C. B. : En quoi sont-elles indispensables au combat naval de demain ?

CA É. M. : Avec le retour des logiques de puissance et de rapports de force entre États, le développement et la prolifération de missiles antinavires se sont accélérés. Face à des adversaires qui se réarment, la Marine devra continuer à disposer d’armements lui permettant de conserver l’avantage. Dans le combat naval, la capacité de nos missiles antinavires à pénétrer des systèmes de défense de plus en plus performants fera la différence. De même, l’allonge en distance et la discrétion offerte par la nouvelle torpille lourde permettront aux nouveaux SNA de type Suffren d’attaquer des frégates modernes tout en restant en dehors de leurs zones de détection.

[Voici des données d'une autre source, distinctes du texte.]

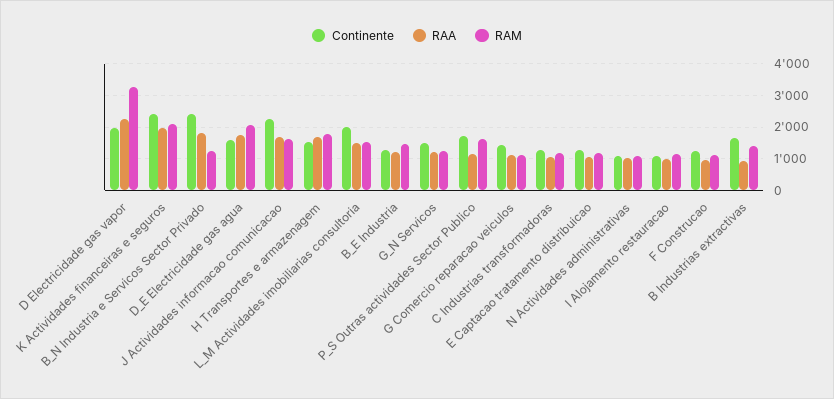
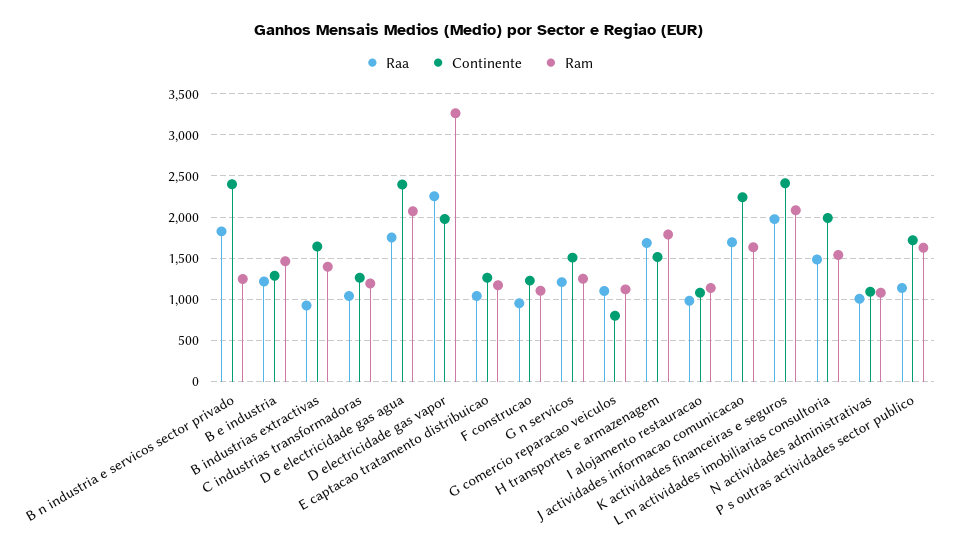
  {
    "Continente": {
      "D Electricidade gas vapor": 2000,
      "K Actividades financeiras e seguros": 2400,
      "B_N Industria e Servicos Sector Privado": 2400,
-     "D_E Electricidade gas agua": 1600,
+     "D_E Electricidade gas agua": 2400,
      "J Actividades informacao comunicacao": 2200,
      "H Transportes e armazenagem": 1500,
      "L_M Actividades imobiliarias consultoria": 2000,
      "B_E Industria": 1300,
      "G_N Servicos": 1500,
      "P_S Outras actividades Sector Publico": 1700,
-     "G Comercio reparacao veiculos": 1400,
+     "G Comercio reparacao veiculos": 800,
      "C Industrias transformadoras": 1300,
      "E Captacao tratamento distribuicao": 1300,
      "N Actividades administrativas": 1100,
      "I Alojamento restauracao": 1100,
      "F Construcao": 1200,
      "B Industrias extractivas": 1600
    },
    "RAA": {
      "D Electricidade gas vapor": 2300,
      "K Actividades financeiras e seguros": 2000,
      "B_N Industria e Servicos Sector Privado": 1800,
      "D_E Electricidade gas agua": 1800,
      "J Actividades informacao comunicacao": 1700,
      "H Transportes e armazenagem": 1700,
      "L_M Actividades imobiliarias consultoria": 1500,
      "B_E Industria": 1200,
      "G_N Servicos": 1200,
      "P_S Outras actividades Sector Publico": 1100,
      "G Comercio reparacao veiculos": 1100,
      "C Industrias transformadoras": 1000,
      "E Captacao tratamento distribuicao": 1000,
      "N Actividades administrativas": 1000,
      "I Alojamento restauracao": 1000,
      "F Construcao": 1000,
      "B Industrias extractivas": 900
    },
    "RAM": {
      "D Electricidade gas vapor": 3300,
      "K Actividades financeiras e seguros": 2100,
      "B_N Industria e Servicos Sector Privado": 1200,
      "D_E Electricidade gas agua": 2100,
      "J Actividades informacao comunicacao": 1600,
      "H Transportes e armazenagem": 1800,
      "L_M Actividades imobiliarias consultoria": 1500,
      "B_E Industria": 1500,
      "G_N Servicos": 1300,
      "P_S Outras actividades Sector Publico": 1600,
      "G Comercio reparacao veiculos": 1100,
      "C Industrias transformadoras": 1200,
      "E Captacao tratamento distribuicao": 1200,
      "N Actividades administrativas": 1100,
      "I Alojamento restauracao": 1100,
      "F Construcao": 1100,
      "B Industrias extractivas": 1400
    }
  }

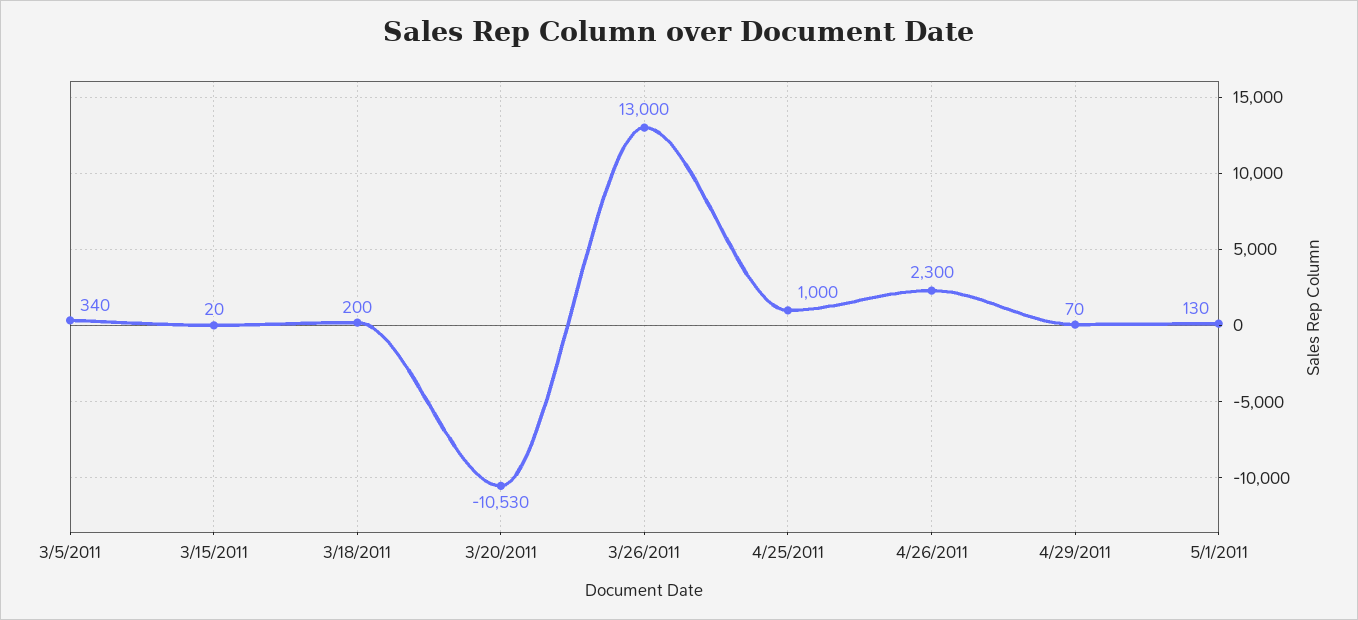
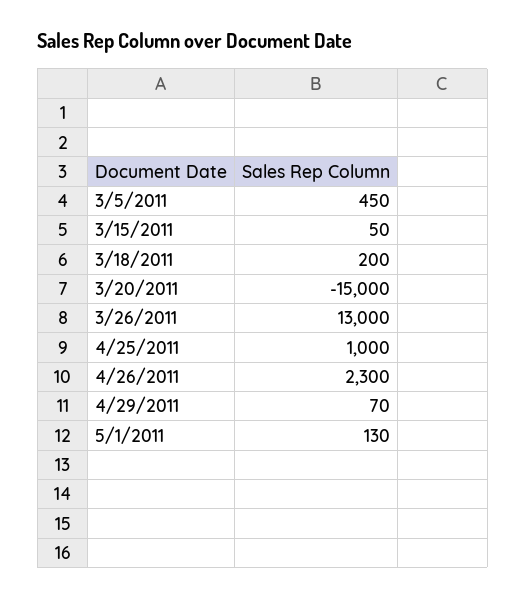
  {
-   "3/5/2011": 340,
+   "3/5/2011": 450,
-   "3/15/2011": 20,
+   "3/15/2011": 50,
    "3/18/2011": 200,
-   "3/20/2011": -10530,
+   "3/20/2011": -15000,
    "3/26/2011": 13000,
    "4/25/2011": 1000,
    "4/26/2011": 2300,
    "4/29/2011": 70,
    "5/1/2011": 130
  }

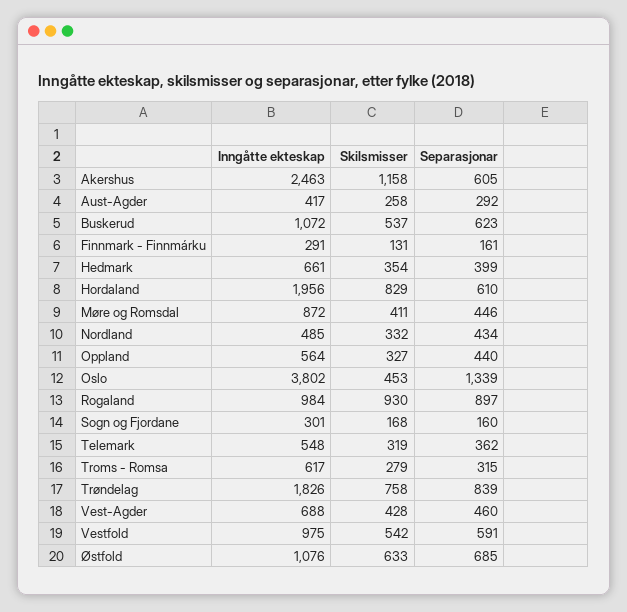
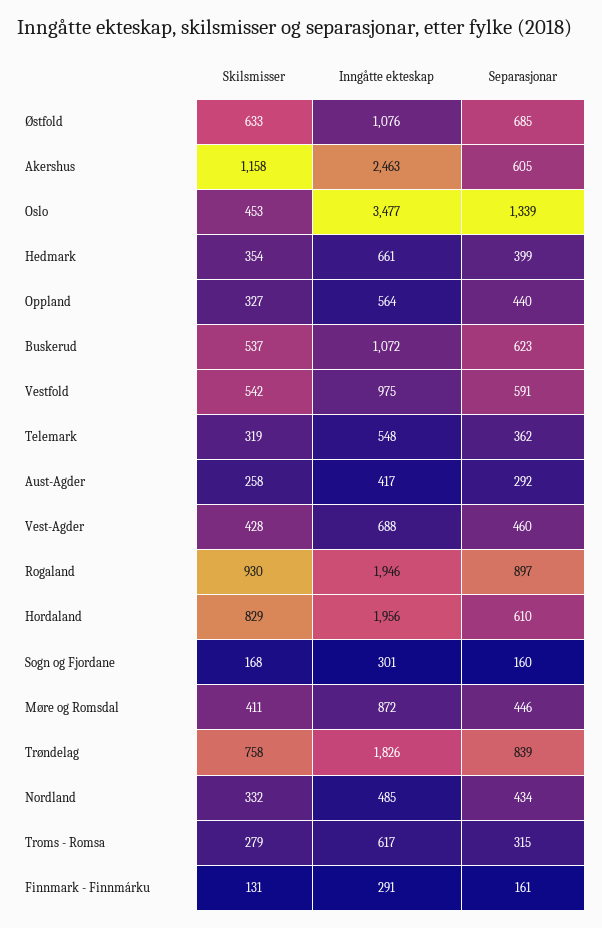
  {
    "Inngåtte ekteskap": {
      "Akershus": 2463,
      "Aust-Agder": 417,
      "Buskerud": 1072,
      "Finnmark - Finnmárku": 291,
      "Hedmark": 661,
      "Hordaland": 1956,
      "Møre og Romsdal": 872,
      "Nordland": 485,
      "Oppland": 564,
-     "Oslo": 3802,
+     "Oslo": 3477,
-     "Rogaland": 984,
+     "Rogaland": 1946,
      "Sogn og Fjordane": 301,
      "Telemark": 548,
      "Troms - Romsa": 617,
      "Trøndelag": 1826,
      "Vest-Agder": 688,
      "Vestfold": 975,
      "Østfold": 1076
    },
    "Skilsmisser": {
      "Akershus": 1158,
      "Aust-Agder": 258,
      "Buskerud": 537,
      "Finnmark - Finnmárku": 131,
      "Hedmark": 354,
      "Hordaland": 829,
      "Møre og Romsdal": 411,
      "Nordland": 332,
      "Oppland": 327,
      "Oslo": 453,
      "Rogaland": 930,
      "Sogn og Fjordane": 168,
      "Telemark": 319,
      "Troms - Romsa": 279,
      "Trøndelag": 758,
      "Vest-Agder": 428,
      "Vestfold": 542,
      "Østfold": 633
    },
    "Separasjonar": {
      "Akershus": 605,
      "Aust-Agder": 292,
      "Buskerud": 623,
      "Finnmark - Finnmárku": 161,
      "Hedmark": 399,
      "Hordaland": 610,
      "Møre og Romsdal": 446,
      "Nordland": 434,
      "Oppland": 440,
      "Oslo": 1339,
      "Rogaland": 897,
      "Sogn og Fjordane": 160,
      "Telemark": 362,
      "Troms - Romsa": 315,
      "Trøndelag": 839,
      "Vest-Agder": 460,
      "Vestfold": 591,
      "Østfold": 685
    }
  }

Enfin, face aux nouvelles armes furtives et hyper véloces que cherchent à développer nos adversaires, les performances de nos systèmes de missiles anti-aériens garantiront à nos navires la possibilité d’opérer dans les espaces les plus contestés.

C. B. : Comment se dessine le futur des munitions complexes ?

CA É. M. : Le programme FMAN/FMC3, en coopération avec les Britanniques, vise à remplacer l’Exocet et le SCALP à l’horizon 2030. Deux schémas sont envisagés pour assurer les missions de pénétration de haute performance : un missile supersonique très manœuvrant, pour passer les défenses ennemies, ou un missile furtif subsonique, plus difficilement détectable et disposant d’une plus grande portée. Pour les missiles Aster, leur évolution avec l’arrivée de l’Aster 30 B1NT permettra d’accroître leur domaine d’emploi pour faire face à l’évolution des performances en vitesse et en altitude des missiles adverses. Au-delà de la décennie 2030, la France étudie, avec d’autres nations de l’Union européenne, la possibilité de développer un missile capable d’intercepter des menaces balistiques à très haute altitude : c’est le projet TWISTER4. Les munitions complexes seront ainsi renouvelées pour garantir à la Marine nationale son statut de marine de premier rang capable de défendre les intérêts de la France sur, sous et depuis toutes les mers.

1 Mer-mer, sous-mer-mer et air-mer.

2 L’autodirecteur cohérent du MM40 B3C lui permettra de se protéger contre les tactiques de leurrage les plus modernes.

3 Futur missile antinavires / Futur missile de croisière.

4 Timely Warning and Interception with Space-based TheatER surveillance.